Чем я могу помочь? Разве что своим рассказом о том, как чистить рыбу.
В кулинарной ихтиологии рыбы, как и женщины, делятся на два класса – карась и все остальные. Фундаментальным признаком для разделения водных позвоночных на два класса является способ разделки. Милые женщины, карася надо разделывать по-другому. Мы ведь что делаем со свежей рыбкой? Сначала чистим шелуху, потом панахаем пузо, выкидываем внутренности, моем, обсушиваем, солим, лимоним, в муке обваливаем – и на сковородку.

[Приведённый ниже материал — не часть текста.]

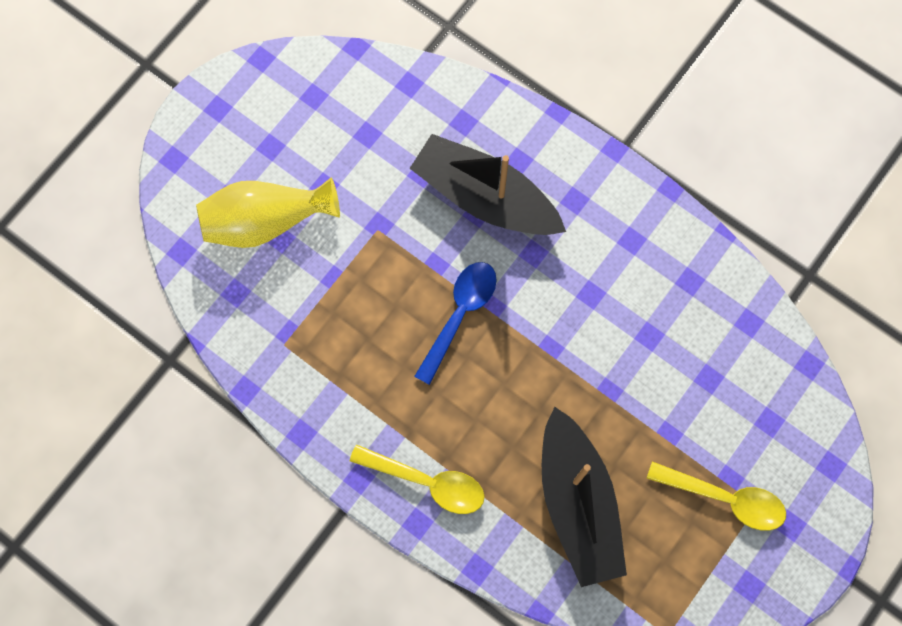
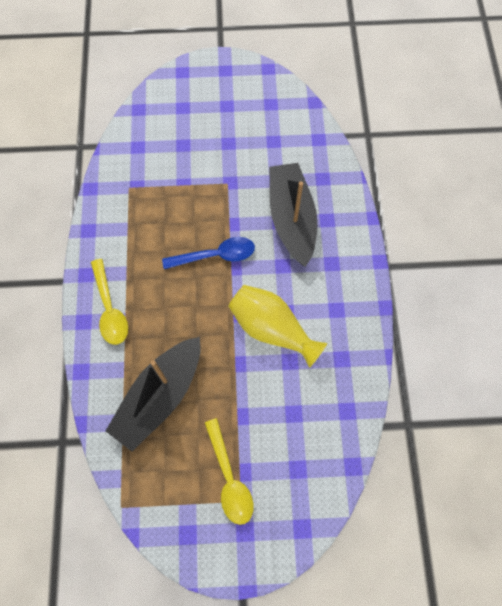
camera: 50 degrees right, 5 degrees down
yellow vase [196,177,340,248] -> yellow vase moved to [228,285,327,368]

А вот карасю после очистки от шелухи живот целиком ни в коем случае вскрывать не надо. Надо сделать надрез на треть живота со стороны головы, двумя ноготочками аккуратненько зацепить кишку (она там единственная) и без спешки настойчиво тянуть ее на себя. Не будете спешить – не порвется. С одной стороны она выходит к освободительному отверстию у хвостика, и поскольку вы не вскрыли живот целиком, то конечная часть кишки оборвется и останется внутри. Ничего страшного, уверяю вас, сварится-зажарится, ничего плохого не останется. С другой стороны, ближе к голове она крепится к пузырьку с желчью. Вам надо оторвать кишку вместе с этим пузырьком и выкинуть. Все остальное содержимое карася должно остаться внутри. Это так называемая макса, она розового цвета. Воздушный пузырь тоже останется внутри. Если случайно раздавите желчь, тогда придется всю внутренность выкидывать и превращать карася в обычную рыбу. С первыми карасями помучаетесь, но, приобретя опыт, будете справляться с ними быстрее, чем при обычной разделке.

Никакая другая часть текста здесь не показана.